Video of the doctor leaked online yesterday, showing a physician in a white lab coat taking a large stack of bills from men dressed in black. The footage appeared to have been taken from an unseen camera in a room of Baoding First Hospital, located in Hebei’s Baoding city.
Members of China’s online community identified the room as a vascular surgeon’s office, and these claims were later verified by Baoding First Hospital disciplinary staff.
Investigations into the matter revealed that the doctor caught on camera was a 40-year-old deputy director of vascular surgery who had been receiving bribes from medical representatives in exchange for prescribing specific drugs and promoting pharmaceutical companies in the hospital. The money exchanged exceeded 20,000 yuan (HK$25,000).
The doctor, who was only identified in media reports by his surname Wang, was described by his peers as a key member of hospital staff.
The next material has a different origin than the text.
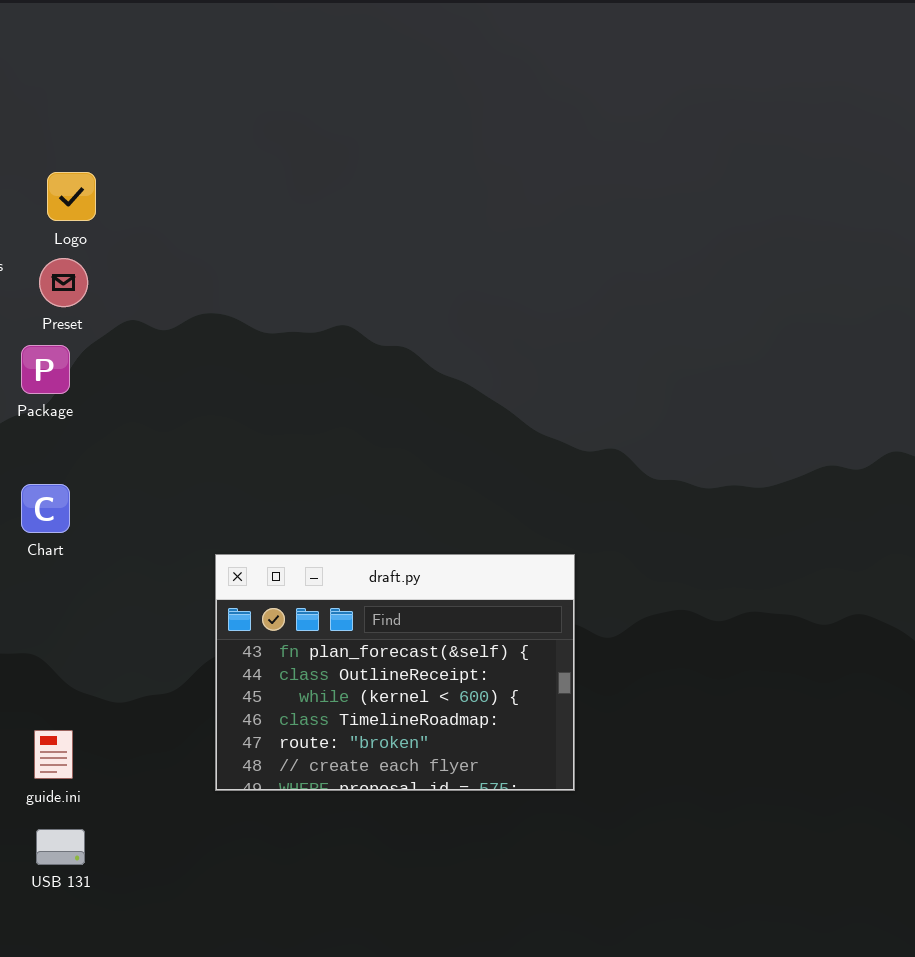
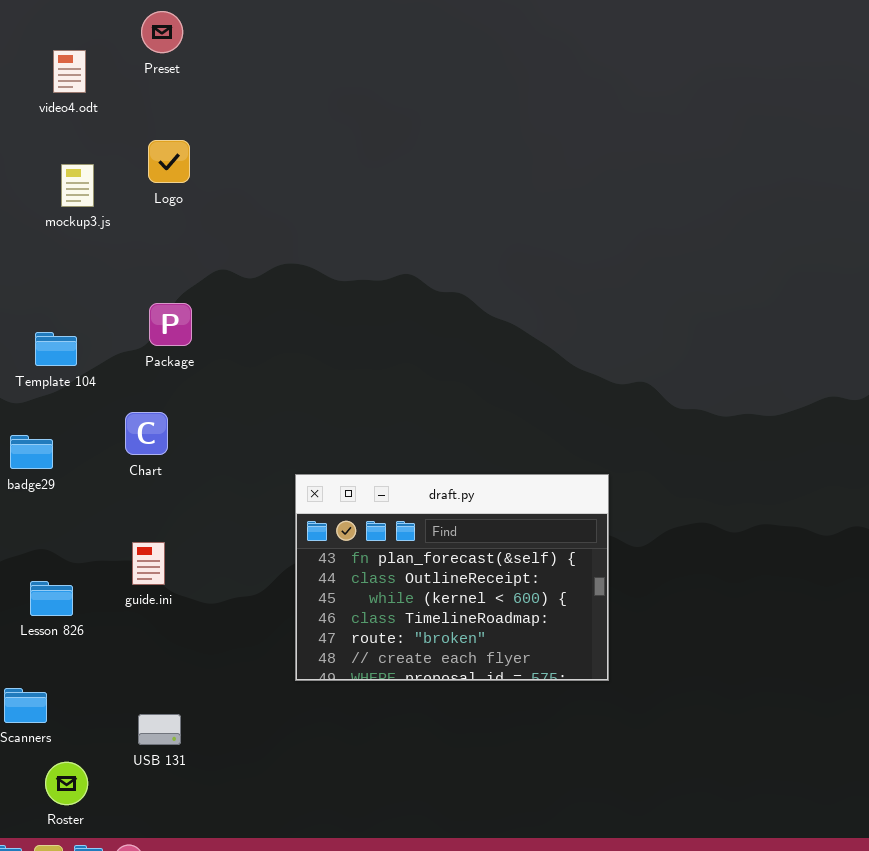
Preset: [39,258,88,307] -> [141,11,183,53], moved
Package: [21,345,70,394] -> [149,303,192,346], moved
guide.ini: [34,730,73,779] -> [132,542,165,585], moved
“He’s a backbone of the hospital,” a member of Baoding First Hospital’s disciplinary staff told The Beijing News. “His medical ability is very strong and he’s worked here for six years. I never expected him to break the law.”
Hospital staff confirmed that the Baoding police department had begun ongoing investigations into the extent of Wang’s bribery.
Wang is currently still working at the hospital, but has been demoted to reviewing medical records and has received a substantial pay deduction.
The bloggers that first identified Wang in the leaked video footage condemned his actions and “bad behaviour,” but also lamented that bribery in China’s hospitals “had become commonplace.”
Frequent overcrowding and stressful working conditions have prompted many Chinese doctors in recent years to begin taking kickbacks, or bribes, from pharmaceutical companies in an effort to increase their salaries.
Hospital violence has also been on the rise, and a 2013 study by the China Hospital Association revealed that out of 316 surveyed hospitals, 60 per cent said that their staff had been physically injured by angry patients.